____ Records to process
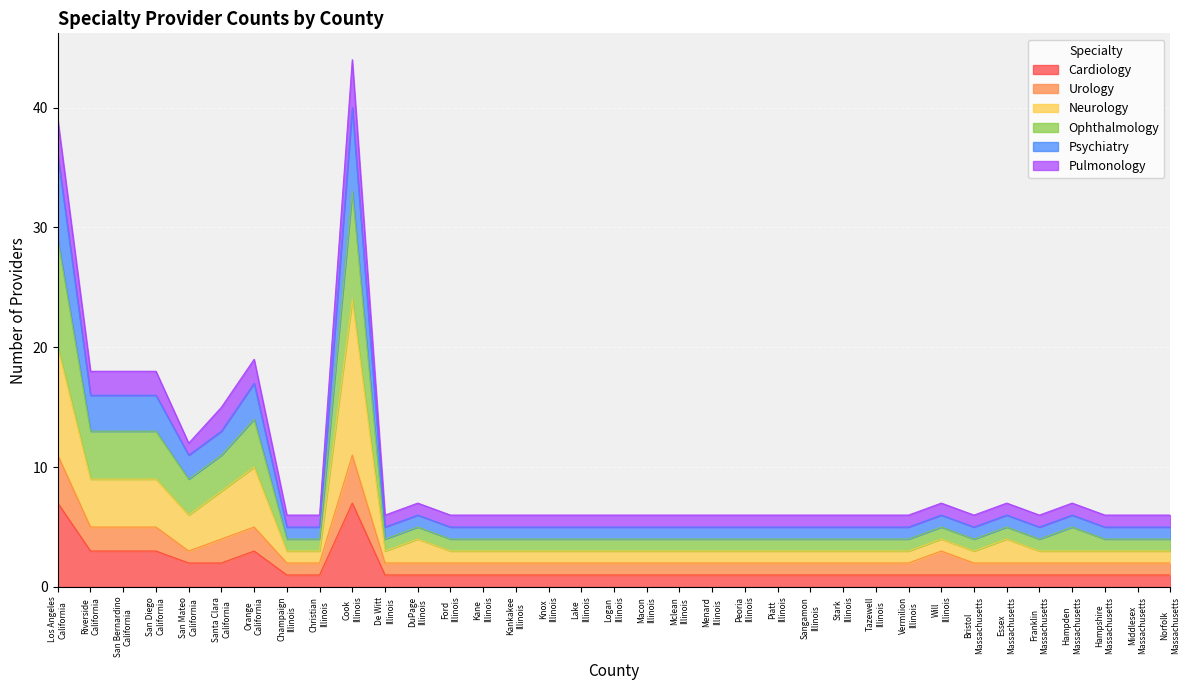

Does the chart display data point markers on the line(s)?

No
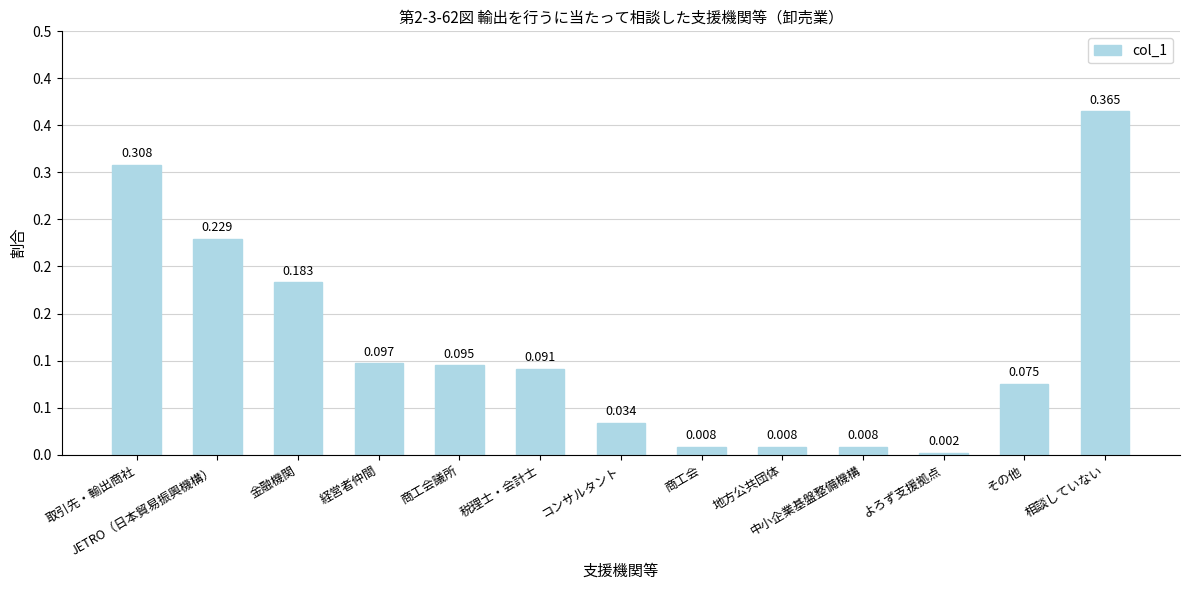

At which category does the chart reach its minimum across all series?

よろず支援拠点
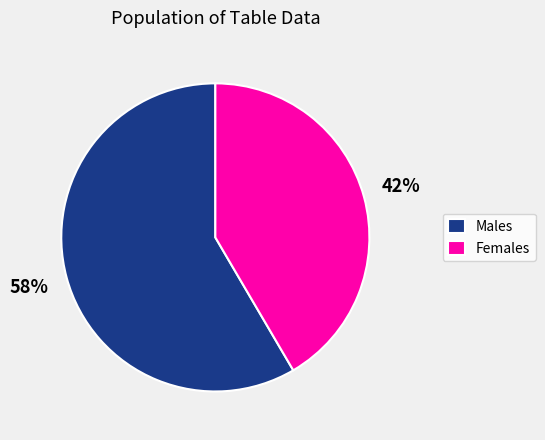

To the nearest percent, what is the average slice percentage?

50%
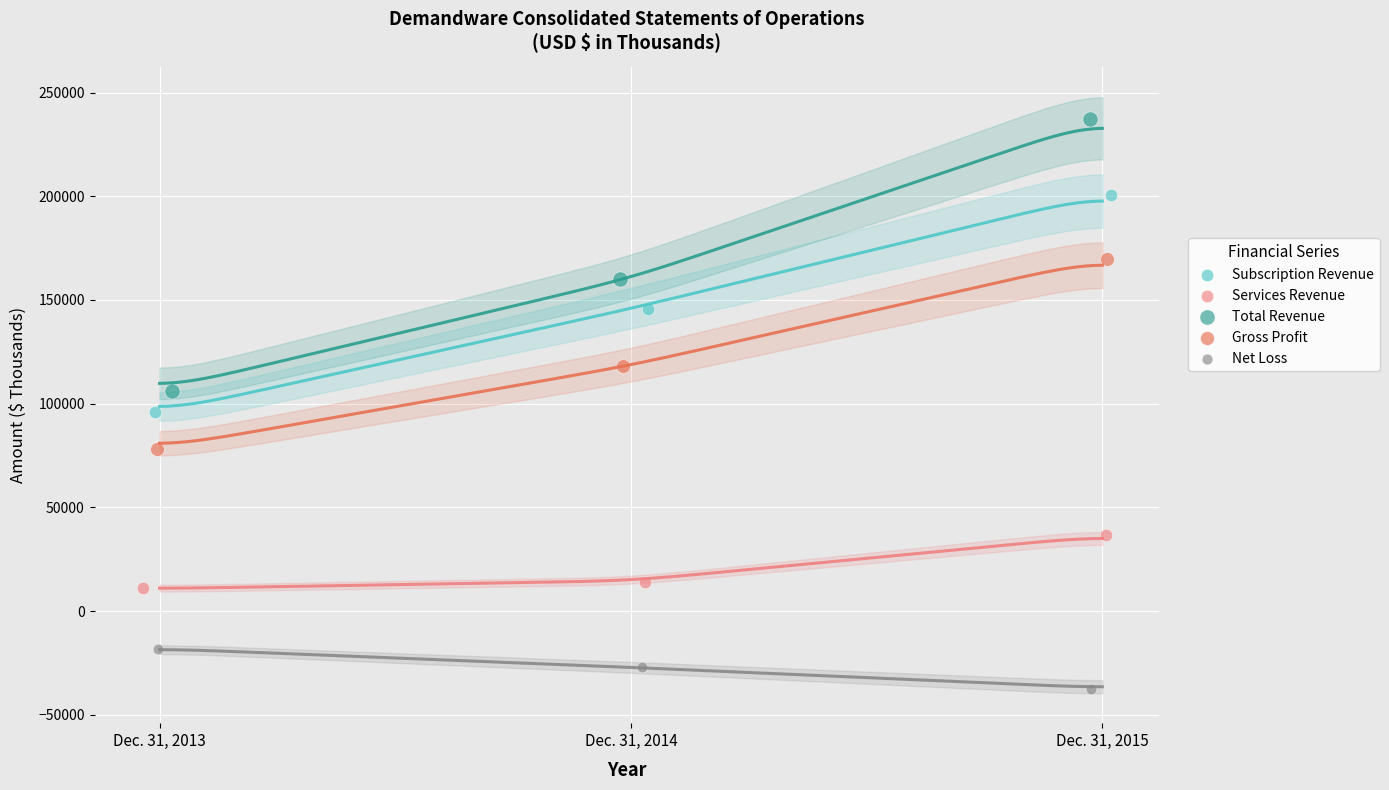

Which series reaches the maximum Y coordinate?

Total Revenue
________
____ Records to process
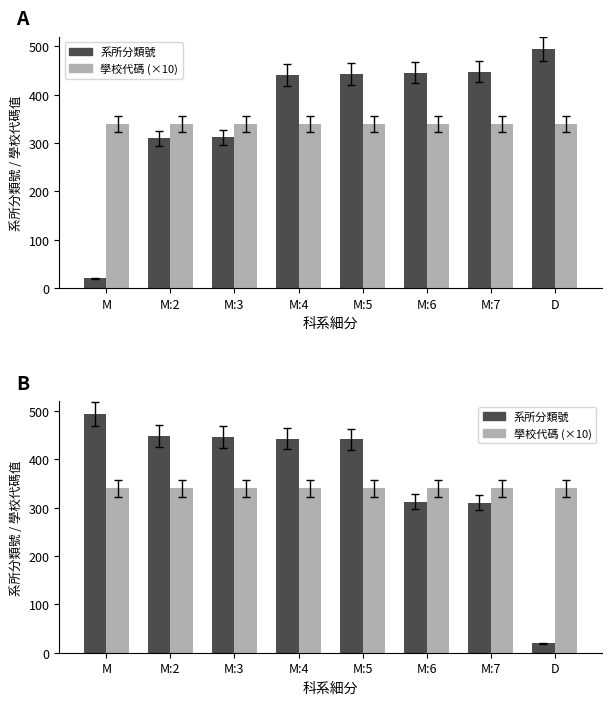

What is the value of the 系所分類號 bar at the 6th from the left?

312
________
Exercise details: Rewrite the lines starting at "Does the chart display" and ending at "Which series reaches", swapping "chart" for "graph" and keeping everything else the same. Leave the pictures out.

Completed task:
Does the graph display data point markers on the line(s)?

No

At which category does the graph reach its minimum across all series?

よろず支援拠点

To the nearest percent, what is the average slice percentage?

50%

Which series reaches the maximum Y coordinate?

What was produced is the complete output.